Souza had his first solo exhibition when he was only 21. His rebellion continued. Two years later, a little after India gained independence, Souza – along with MF Husain, KA Ara, HA Gade, SH Raza and SK Bakre – founded Progressive Artists’ Group as a challenge to the Bombay Art Society. In 1949, Souza’s works were removed from the Indian Art Society on grounds of obscenity, and the police raided his studio. The painting in question was a seven-foot-high nude self-portrait.
Conformity was never part of Souza’s oeuvre. His imagery, at once arresting as it was disquieting, was filled with distorted human figures, nudes, landscape, self-portraits, conflicts in a man-woman relationship, Christianity and the erotic. As he wrote in Words and Lines, he “was estranged from many cliques who wanted me to paint what would please them. I don’t believe that a true artist paints for coteries or for the proletariat. I believe with all my soul that he paints solely for himself.” This belief was why he quit the Communist Party in 1948 – “because they told me to paint in this way and that”. In July 1949, partly hounded out by the censors and partly because he wanted to be part of the art scene in London, he left India.
One of Souza’s last works in India is an untitled work from 1948 that features a group of women in the traditional red Goan saris walking along a narrow path. In the background are a few homes and glimpse of the hills. The painting reflects his bold use of colour and line, and is similar to the landscapes he would do later in his life. “His connect to the elemental pristine quality of Goan landscape, almost primitive in its representation of colour and pattern was experimental but pure,” said Sudan. “It stands well reflected in his landscape paintings.”
In London, Souza had to start afresh and catch up with the other international artists living and working in the city. “It took him six years to reinvent himself and to be taken seriously by the British, but he succeeded,” said Macklin. His first show in the city in 1955 – the works bolder and more radical than in the past – was sold out, and he also received a lot of acclaim for his autobiographical essay, Nirvana of a Maggot, which was published in the Encounter magazine in the same year. In 1967 he settled in New York, and returned to India shortly before his death. He died on March 30, 2002.
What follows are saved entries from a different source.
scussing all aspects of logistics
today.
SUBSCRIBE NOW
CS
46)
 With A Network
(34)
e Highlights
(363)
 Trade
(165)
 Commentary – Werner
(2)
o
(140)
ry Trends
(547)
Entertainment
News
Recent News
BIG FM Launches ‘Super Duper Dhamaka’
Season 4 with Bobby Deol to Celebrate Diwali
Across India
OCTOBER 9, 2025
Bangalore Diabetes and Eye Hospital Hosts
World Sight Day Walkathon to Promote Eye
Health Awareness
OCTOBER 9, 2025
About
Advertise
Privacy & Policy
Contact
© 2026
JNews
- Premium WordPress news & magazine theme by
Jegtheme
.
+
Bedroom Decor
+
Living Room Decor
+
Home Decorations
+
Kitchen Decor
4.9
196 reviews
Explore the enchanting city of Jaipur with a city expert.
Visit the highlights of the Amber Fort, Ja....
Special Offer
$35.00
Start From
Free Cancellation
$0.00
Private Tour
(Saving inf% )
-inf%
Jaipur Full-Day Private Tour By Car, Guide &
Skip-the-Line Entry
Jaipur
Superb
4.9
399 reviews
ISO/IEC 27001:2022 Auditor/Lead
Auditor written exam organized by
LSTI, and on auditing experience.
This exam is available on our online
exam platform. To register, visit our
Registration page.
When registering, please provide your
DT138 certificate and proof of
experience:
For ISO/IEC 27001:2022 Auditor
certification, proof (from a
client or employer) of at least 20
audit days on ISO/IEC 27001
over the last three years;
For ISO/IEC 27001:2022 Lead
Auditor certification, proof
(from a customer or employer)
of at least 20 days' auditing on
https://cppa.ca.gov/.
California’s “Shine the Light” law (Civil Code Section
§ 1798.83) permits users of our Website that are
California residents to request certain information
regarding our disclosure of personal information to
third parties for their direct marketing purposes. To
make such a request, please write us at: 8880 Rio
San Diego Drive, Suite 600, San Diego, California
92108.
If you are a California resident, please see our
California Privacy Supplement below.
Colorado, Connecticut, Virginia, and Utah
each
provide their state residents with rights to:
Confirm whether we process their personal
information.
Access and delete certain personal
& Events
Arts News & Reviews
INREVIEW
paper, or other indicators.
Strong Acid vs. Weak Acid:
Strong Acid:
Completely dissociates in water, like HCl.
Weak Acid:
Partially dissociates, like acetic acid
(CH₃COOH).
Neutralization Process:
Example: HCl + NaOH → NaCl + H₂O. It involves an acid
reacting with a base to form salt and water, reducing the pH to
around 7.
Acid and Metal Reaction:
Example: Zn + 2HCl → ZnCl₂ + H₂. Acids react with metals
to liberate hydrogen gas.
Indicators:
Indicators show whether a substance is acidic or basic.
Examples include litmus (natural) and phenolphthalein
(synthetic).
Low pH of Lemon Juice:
But, even after all the success and fame, Souza was not well exhibited in his homeland till recently. “Many Indians simply could not afford to buy his works then,” said Macklin. “Now the landscape has changed, and artists and collectors appreciate and understand the importance of Souza in the history of Indian art, and therefore it is them who are pushing the prices.”
Art historian Apurva Kulkarni believes that history will look at Souza in “a very complimentary way” since he, along with the other artists from the Progressive Artists’ Group, “laid the foundation of modernism in India”. “For the first time in India after independence [there was] freedom from all kinds of thinking, which was reflected from his works,” said Kulkarni. “His art was bold and powerful...if we need to get deeper into art appreciation in Goa then what better than to talk about the Goan contribution in the field of art by looking at works of Souza, VS Gaitonde and others.”
Souza in the ’40s is on view at the Grosvenor Gallery in London till January 25, and at Sunaparanata Goa Centre for Arts in Panaji till March 5.